Армянин помог гостю переодеться в принесенное «будущее платье», причем услуживал ему с отменною любезностью. Незаметно вошедшая в это время жена армянина полуспустила гардины на окна, переставила некоторую мебель и бросила на уголья жаровни какую-то нежно-пахучую, янтарного цвета, смолу. В комнате мгновенно стал распространяться необъяснимый, томительно-сладкий, опьяняющий запах.
– А что это за надписи на обороте монет? – спросил он хозяина. – С какой стати во Франции будут чеканить, на национальных деньгах, подобные азиатские письмена?
– Это все вы узнаете сами, проглотив последнюю из пилюль, – вежливо-сдержанно ответил восточный маг.
Порошин взял на ладонь поданные зерна, поглядел на них с секунду и быстро проглотил их одно за другим. Армянин указал ему на ключ в двери, стакан и воду в графине, так же вежливо откланялся и вышел с женой.
«Посмотрим, – подумал Порошин, замыкая за ними дверь, – и уж если надуют, я не пощажу их, обо всем напечатаю в газетах»…
Он подошел к столу, выпил залпом стакан воды и взглянул на площадь Трона в окно. Наступал вечер… Солнце золотило крыши домов, колонны с бюстами королей, фонтан и ветви старых каштанов.
Непонятная, чарующая нега стала охватывать Порошина. – «Нет! не поддамся! даже вовсе не засну и посмотрю, что будет!» – сказал он себе, принимаясь ходить по мягкому, пестрому ковру небольшой, уютной горенки.
Долго ли так ходил Порошин, улыбаясь предстоящему испытанию и думая о своей решимости наблюдать, этого впоследствии не помнил.
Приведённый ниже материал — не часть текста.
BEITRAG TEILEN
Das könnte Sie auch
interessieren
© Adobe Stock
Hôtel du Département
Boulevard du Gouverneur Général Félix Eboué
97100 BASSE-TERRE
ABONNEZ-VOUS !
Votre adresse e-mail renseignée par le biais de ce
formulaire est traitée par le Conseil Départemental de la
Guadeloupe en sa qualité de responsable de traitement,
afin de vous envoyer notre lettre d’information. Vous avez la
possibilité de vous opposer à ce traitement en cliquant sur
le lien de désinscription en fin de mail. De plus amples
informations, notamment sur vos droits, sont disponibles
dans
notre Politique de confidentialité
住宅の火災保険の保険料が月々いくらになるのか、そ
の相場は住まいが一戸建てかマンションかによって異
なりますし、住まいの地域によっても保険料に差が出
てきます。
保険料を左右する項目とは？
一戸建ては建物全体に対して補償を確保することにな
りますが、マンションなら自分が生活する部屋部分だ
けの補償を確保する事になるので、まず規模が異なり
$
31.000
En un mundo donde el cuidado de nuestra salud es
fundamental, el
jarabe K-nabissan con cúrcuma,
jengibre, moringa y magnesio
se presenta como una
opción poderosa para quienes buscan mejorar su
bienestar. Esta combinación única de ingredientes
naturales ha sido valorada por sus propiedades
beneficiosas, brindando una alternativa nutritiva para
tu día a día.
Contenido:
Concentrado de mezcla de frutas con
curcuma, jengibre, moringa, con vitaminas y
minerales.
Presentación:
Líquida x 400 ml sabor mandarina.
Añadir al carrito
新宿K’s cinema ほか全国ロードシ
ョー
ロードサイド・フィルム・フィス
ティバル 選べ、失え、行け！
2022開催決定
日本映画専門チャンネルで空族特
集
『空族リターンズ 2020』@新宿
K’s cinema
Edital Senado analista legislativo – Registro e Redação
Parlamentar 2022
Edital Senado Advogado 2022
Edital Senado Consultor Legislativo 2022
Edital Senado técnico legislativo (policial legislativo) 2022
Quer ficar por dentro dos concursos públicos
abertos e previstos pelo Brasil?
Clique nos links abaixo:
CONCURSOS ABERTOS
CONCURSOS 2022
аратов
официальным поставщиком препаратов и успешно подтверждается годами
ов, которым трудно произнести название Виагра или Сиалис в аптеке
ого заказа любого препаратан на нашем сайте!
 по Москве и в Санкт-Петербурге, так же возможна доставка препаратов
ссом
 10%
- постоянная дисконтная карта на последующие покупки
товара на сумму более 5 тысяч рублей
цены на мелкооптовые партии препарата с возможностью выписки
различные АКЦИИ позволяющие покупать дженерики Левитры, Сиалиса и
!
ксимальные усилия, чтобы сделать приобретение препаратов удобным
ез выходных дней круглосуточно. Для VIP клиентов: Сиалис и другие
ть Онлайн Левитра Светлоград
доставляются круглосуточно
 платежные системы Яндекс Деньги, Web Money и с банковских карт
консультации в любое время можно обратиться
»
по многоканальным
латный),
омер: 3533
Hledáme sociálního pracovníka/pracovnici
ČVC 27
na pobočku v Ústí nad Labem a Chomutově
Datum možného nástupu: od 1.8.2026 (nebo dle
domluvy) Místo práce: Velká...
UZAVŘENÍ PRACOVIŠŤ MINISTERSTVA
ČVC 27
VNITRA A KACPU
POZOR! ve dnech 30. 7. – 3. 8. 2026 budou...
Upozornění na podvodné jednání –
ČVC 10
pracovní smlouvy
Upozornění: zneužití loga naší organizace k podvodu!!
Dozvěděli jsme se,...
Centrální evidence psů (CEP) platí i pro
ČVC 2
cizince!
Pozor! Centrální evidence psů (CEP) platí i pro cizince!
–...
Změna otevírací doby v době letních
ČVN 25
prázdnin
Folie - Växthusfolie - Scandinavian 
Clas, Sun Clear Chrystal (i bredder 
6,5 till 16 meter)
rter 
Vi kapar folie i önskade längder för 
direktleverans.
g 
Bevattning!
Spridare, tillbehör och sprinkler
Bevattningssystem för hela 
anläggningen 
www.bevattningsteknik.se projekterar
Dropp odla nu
Подойдя к окну, он опять взглянул на площадь и потер глаза: площадь Трона как бы застлало туманом. Порошин присел на кушетку, склонил голову. – «Да что же это со мною? – мыслил он: – Я как будто дремлю!» – Он почувствовал, что, одолеваемый неудержимой наклонностью заснуть, он ложится, протягивает ноги и против воли дремлет, даже засыпает.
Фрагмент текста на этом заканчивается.